Before I can order split dosing, I need to get permission from the state and federal authorities, just like I would for extra take homes doses for patient emergencies. In my state, methadone peak and trough levels are usually requested before they grant permission for split dosing. We draw the patient’s blood three hours after their dose, which is the peak. That’s the highest blood level the patient will have on that dose. On the next day, right before they take the next day’s dose, we draw another methadone blood level, called the trough, which is the lowest level the patient ever has on that dose.

Then we compare the peak to the trough. If the peak is more than twice the trough level, the patient is probably a fast metabolizer who will feel better taking part of their dose in the morning and part in the evening.

Pregnant women, particularly in the last trimester of pregnancy, may do better with split dosing. It’s common for methadone metabolism to increase during pregnancy. Blood levels also drop during pregnancy due to plasma volume expansion and other factors, so that a given dose gives progressively lower blood levels as the pregnancy proceeds. Also, studies have shown the fetus is less affected by methadone when the total is divided into two doses.

However, the woman’s home environment and other factors must be considered before ordering split dosing. For example, if the pregnant patient is living with a partner in active addiction, that partner may bully the woman into giving him her second dose. If the pregnant patient is struggling with other drug use, splitting the dose may be too risky.

Some medications induce the metabolism of methadone, meaning the metabolism speeds up. The total dose can be increased to compensate for this, but sometimes the effect is so pronounced that the patient needs to change to split dosing to feel normal.

Every time I order split dosing, the nurses become wary. That’s because the proper way to start split dosing is to give the patient’s usual entire amount first thing in the morning on day one. Then, a take home for half the dose is given to the patient to take home for later use that first day. The nurses worry I’m going to overdose the patient. Starting with day two, the patient gets a half dose in the morning and a half dose in the evening.

If you don’t start the day with a full dose, but rather start on day one with half in the morning and half in the evening, the patient will start off in withdrawal, and can de-stabilize for the first four or five days.

Instead of giving half the dose in the morning and half twelve hours later, I sometimes give two thirds in the morning and one third at night.
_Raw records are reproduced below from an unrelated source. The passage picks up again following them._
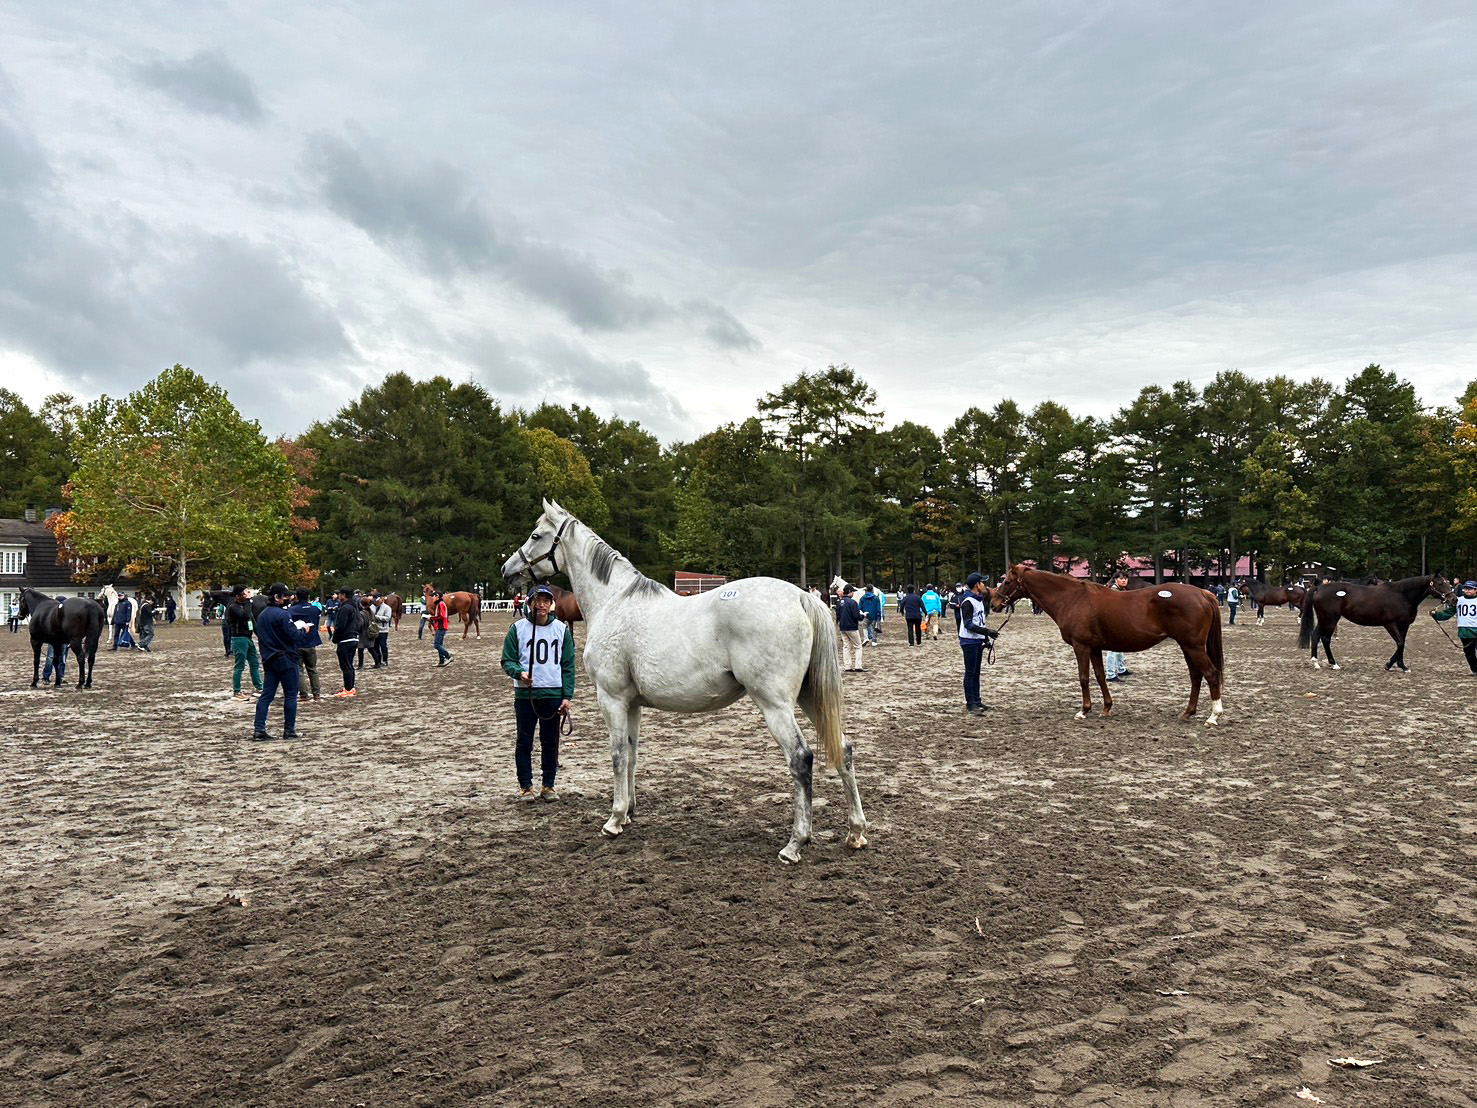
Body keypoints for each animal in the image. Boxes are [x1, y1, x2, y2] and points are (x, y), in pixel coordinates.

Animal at [998, 564, 1228, 729]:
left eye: (1007, 581)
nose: (994, 602)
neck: (1072, 599)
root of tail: (1203, 593)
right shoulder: (1094, 647)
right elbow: (1100, 676)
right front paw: (1106, 708)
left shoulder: (1081, 646)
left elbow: (1084, 677)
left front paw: (1083, 710)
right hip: (1187, 647)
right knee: (1196, 676)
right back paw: (1188, 713)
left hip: (1193, 647)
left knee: (1210, 674)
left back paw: (1213, 717)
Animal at [1299, 576, 1447, 673]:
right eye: (1439, 583)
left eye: (1447, 582)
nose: (1451, 598)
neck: (1401, 596)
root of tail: (1319, 587)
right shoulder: (1390, 624)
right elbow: (1400, 643)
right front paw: (1389, 665)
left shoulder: (1404, 626)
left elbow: (1402, 644)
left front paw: (1401, 666)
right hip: (1330, 620)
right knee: (1325, 639)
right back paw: (1334, 664)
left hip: (1324, 620)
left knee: (1315, 636)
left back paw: (1316, 663)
Dosing of both methadone and buprenorphine can be split for better control of pain. Even though opioid treatment programs’ primary purpose isn’t to treat pain, many patients have both opioid addiction and chronic pain.

The analgesic, or anti-pain, effect of a dose of methadone or buprenorphine lasts for about six to eight hours. That’s why I warn opioid addicted patients with chronic pain that dosing daily may help with pain in the morning hours, but not in the evening or nighttime. I don’t want to mislead them in their expectations for treatment.
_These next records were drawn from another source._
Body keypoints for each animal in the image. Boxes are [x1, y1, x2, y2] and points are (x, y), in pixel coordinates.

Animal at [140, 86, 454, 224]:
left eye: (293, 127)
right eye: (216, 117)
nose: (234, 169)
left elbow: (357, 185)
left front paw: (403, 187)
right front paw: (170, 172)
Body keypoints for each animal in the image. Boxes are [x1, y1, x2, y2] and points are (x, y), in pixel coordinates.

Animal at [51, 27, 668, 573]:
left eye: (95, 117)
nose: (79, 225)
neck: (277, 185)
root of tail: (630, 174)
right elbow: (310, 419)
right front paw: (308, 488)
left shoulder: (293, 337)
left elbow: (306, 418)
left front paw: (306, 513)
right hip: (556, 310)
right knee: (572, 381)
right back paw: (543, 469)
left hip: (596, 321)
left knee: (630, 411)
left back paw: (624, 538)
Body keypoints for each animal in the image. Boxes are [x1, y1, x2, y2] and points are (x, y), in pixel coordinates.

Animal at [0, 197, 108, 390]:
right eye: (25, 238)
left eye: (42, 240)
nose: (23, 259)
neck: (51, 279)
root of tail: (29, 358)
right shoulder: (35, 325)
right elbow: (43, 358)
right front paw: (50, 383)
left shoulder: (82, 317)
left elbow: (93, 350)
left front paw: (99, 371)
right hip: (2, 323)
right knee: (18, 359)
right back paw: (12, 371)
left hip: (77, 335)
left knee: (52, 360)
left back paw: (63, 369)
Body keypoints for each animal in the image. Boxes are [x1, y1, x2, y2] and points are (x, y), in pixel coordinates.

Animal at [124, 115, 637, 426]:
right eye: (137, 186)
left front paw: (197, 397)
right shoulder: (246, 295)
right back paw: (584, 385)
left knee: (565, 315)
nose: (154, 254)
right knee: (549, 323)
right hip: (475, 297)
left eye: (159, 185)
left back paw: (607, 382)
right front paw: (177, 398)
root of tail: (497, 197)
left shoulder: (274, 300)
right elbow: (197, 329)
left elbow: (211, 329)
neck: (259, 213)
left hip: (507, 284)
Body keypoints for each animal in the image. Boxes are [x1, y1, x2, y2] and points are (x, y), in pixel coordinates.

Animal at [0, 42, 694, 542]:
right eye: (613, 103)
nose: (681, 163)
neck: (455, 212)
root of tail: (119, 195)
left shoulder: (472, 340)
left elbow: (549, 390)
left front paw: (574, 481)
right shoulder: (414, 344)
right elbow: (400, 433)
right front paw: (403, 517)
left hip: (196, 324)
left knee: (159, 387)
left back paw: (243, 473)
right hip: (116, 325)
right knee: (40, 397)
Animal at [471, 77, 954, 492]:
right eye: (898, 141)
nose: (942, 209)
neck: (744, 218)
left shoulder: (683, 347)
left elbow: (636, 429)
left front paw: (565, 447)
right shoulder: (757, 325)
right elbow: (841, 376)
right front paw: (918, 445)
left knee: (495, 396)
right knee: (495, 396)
If a patient is doing very well in treatment, has no illicit drug use, is making good progress in their recovery, but still has disabling chronic pain, I’ve asked the state and federal authorities for permission to split dose the patient for better pain control. Sometimes it works great, and sometimes it doesn’t help at all.

Before considering split dosing, I have to look at the patient’s overall situation. A patient being considered for split dosing is at an opioid treatment program for a reason: she has lost control over her use of opioids. It may not be realistic for me to expect this patient to be able to appropriately manage a take home dose until/unless this patient has had time to make progress in her recovery. I do want to get the patient on a dosing schedule that helps her feel normal, but I also want her to be safe.